SELECTED EXTRACT:
━━━━━━
‘Jaisalmer’ means ‘the Hill Fort of Jaisal’ which is named after its founder Maharawal Jaisal Singh, a Rajput king who founded the city in 1156 AD. Jaisalmer is also known as ‘The Golden City of India’ because of its yellow, charismatic and massive sand dunes used in the city’s architecture tinged with golden color. Jaisalmer lies in the heart of the Thar Desert and known for its culture, heritage, nature and exuberant past where every nook and corner has something to boast, and amaze you. Once known as the sleepy desert city, today Jaisalmer is one of the major tourist destinations of India. With its unmatched palaces and havelis, Jaisalmer showcases the intricate carving of glorious past of great Rajput Rulers. The word ‘Desert City’ itself provokes an image of deserted land with camels swiftly moving on the glittering sands.
━━━━━━
STUDY MATERIAL:
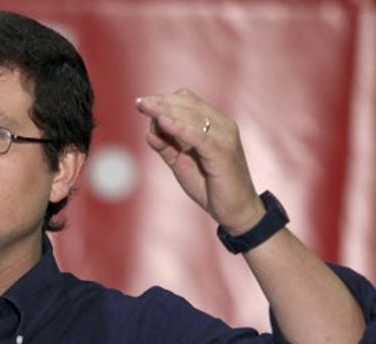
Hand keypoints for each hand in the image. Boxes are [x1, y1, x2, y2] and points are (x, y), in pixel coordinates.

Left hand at [135, 89, 263, 234]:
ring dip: (166, 111)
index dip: (164, 100)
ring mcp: (224, 138)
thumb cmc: (209, 186)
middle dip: (161, 103)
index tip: (142, 103)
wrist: (235, 211)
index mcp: (214, 125)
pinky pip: (198, 136)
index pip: (188, 102)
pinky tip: (163, 123)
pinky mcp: (222, 153)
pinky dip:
━━━━━━
EXERCISE: Please write out the passage on Jaisalmer in full, word for word, from its first sentence to its last.

RESPONSE AREA:
‘Jaisalmer’ means ‘the Hill Fort of Jaisal’ which is named after its founder Maharawal Jaisal Singh, a Rajput king who founded the city in 1156 AD. Jaisalmer is also known as ‘The Golden City of India’ because of its yellow, charismatic and massive sand dunes used in the city’s architecture tinged with golden color. Jaisalmer lies in the heart of the Thar Desert and known for its culture, heritage, nature and exuberant past where every nook and corner has something to boast, and amaze you. Once known as the sleepy desert city, today Jaisalmer is one of the major tourist destinations of India. With its unmatched palaces and havelis, Jaisalmer showcases the intricate carving of glorious past of great Rajput Rulers. The word ‘Desert City’ itself provokes an image of deserted land with camels swiftly moving on the glittering sands.